-- What is being asked --
Format every line of text in the data as a JSON list of strings, one string per line, with blank lines skipped. Leave the pictures out of your answer.

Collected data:
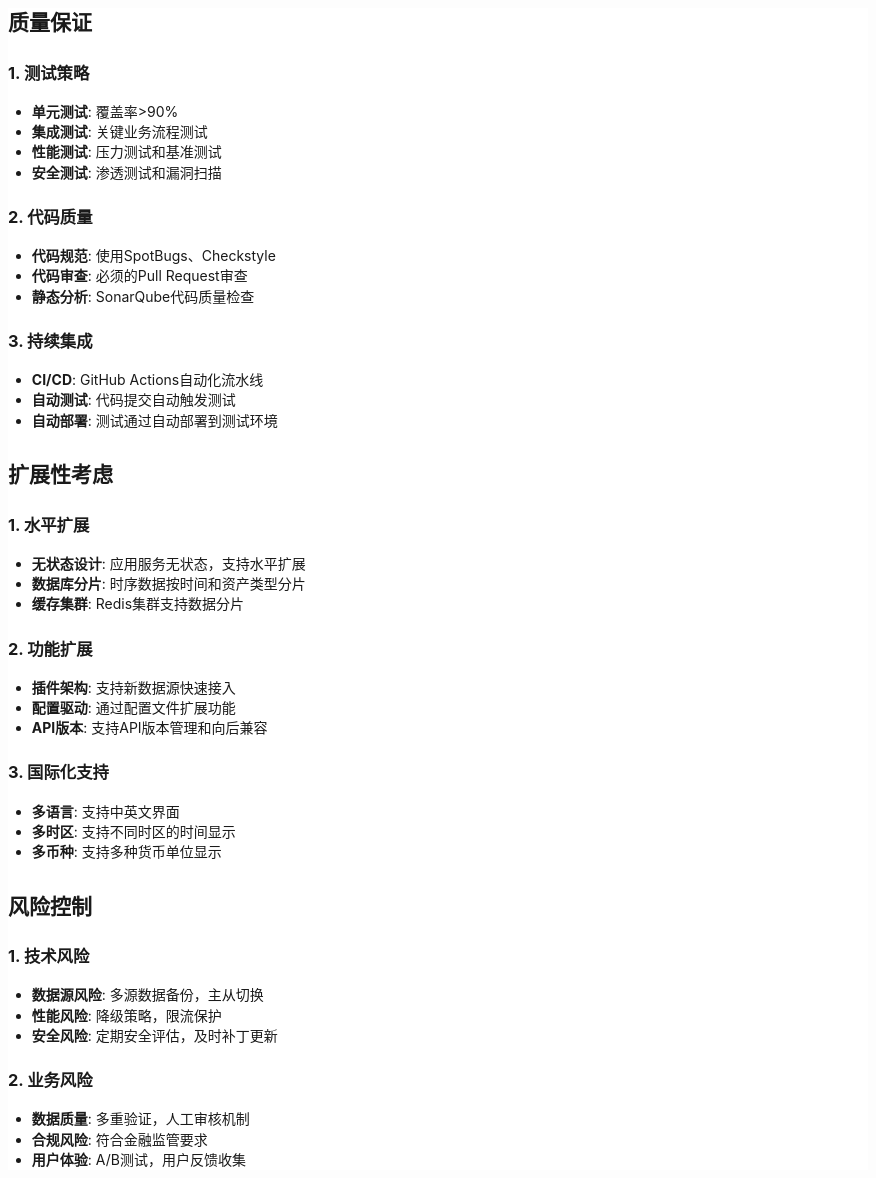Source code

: ## 质量保证

### 1. 测试策略
- **单元测试**: 覆盖率>90%
- **集成测试**: 关键业务流程测试
- **性能测试**: 压力测试和基准测试
- **安全测试**: 渗透测试和漏洞扫描

### 2. 代码质量
- **代码规范**: 使用SpotBugs、Checkstyle
- **代码审查**: 必须的Pull Request审查
- **静态分析**: SonarQube代码质量检查

### 3. 持续集成
- **CI/CD**: GitHub Actions自动化流水线
- **自动测试**: 代码提交自动触发测试
- **自动部署**: 测试通过自动部署到测试环境

## 扩展性考虑

### 1. 水平扩展
- **无状态设计**: 应用服务无状态，支持水平扩展
- **数据库分片**: 时序数据按时间和资产类型分片
- **缓存集群**: Redis集群支持数据分片

### 2. 功能扩展
- **插件架构**: 支持新数据源快速接入
- **配置驱动**: 通过配置文件扩展功能
- **API版本**: 支持API版本管理和向后兼容

### 3. 国际化支持
- **多语言**: 支持中英文界面
- **多时区**: 支持不同时区的时间显示
- **多币种**: 支持多种货币单位显示

## 风险控制

### 1. 技术风险
- **数据源风险**: 多源数据备份，主从切换
- **性能风险**: 降级策略，限流保护
- **安全风险**: 定期安全评估，及时补丁更新

### 2. 业务风险
- **数据质量**: 多重验证，人工审核机制
- **合规风险**: 符合金融监管要求
- **用户体验**: A/B测试，用户反馈收集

-- Response to this task --
[
  "Source code",
  ": ## 质量保证",
  "### 1. 测试策略",
  "- **单元测试**: 覆盖率>90%",
  "- **集成测试**: 关键业务流程测试",
  "- **性能测试**: 压力测试和基准测试",
  "- **安全测试**: 渗透测试和漏洞扫描",
  "### 2. 代码质量",
  "- **代码规范**: 使用SpotBugs、Checkstyle",
  "- **代码审查**: 必须的Pull Request审查",
  "- **静态分析**: SonarQube代码质量检查",
  "### 3. 持续集成",
  "- **CI/CD**: GitHub Actions自动化流水线",
  "- **自动测试**: 代码提交自动触发测试",
  "- **自动部署**: 测试通过自动部署到测试环境",
  "## 扩展性考虑",
  "### 1. 水平扩展",
  "- **无状态设计**: 应用服务无状态，支持水平扩展",
  "- **数据库分片**: 时序数据按时间和资产类型分片",
  "- **缓存集群**: Redis集群支持数据分片",
  "### 2. 功能扩展",
  "- **插件架构**: 支持新数据源快速接入",
  "- **配置驱动**: 通过配置文件扩展功能",
  "- **API版本**: 支持API版本管理和向后兼容",
  "### 3. 国际化支持",
  "- **多语言**: 支持中英文界面",
  "- **多时区**: 支持不同时区的时间显示",
  "- **多币种**: 支持多种货币单位显示",
  "## 风险控制",
  "### 1. 技术风险",
  "- **数据源风险**: 多源数据备份，主从切换",
  "- **性能风险**: 降级策略，限流保护",
  "- **安全风险**: 定期安全评估，及时补丁更新",
  "### 2. 业务风险",
  "- **数据质量**: 多重验证，人工审核机制",
  "- **合规风险**: 符合金融监管要求",
  "- **用户体验**: A/B测试，用户反馈收集"
]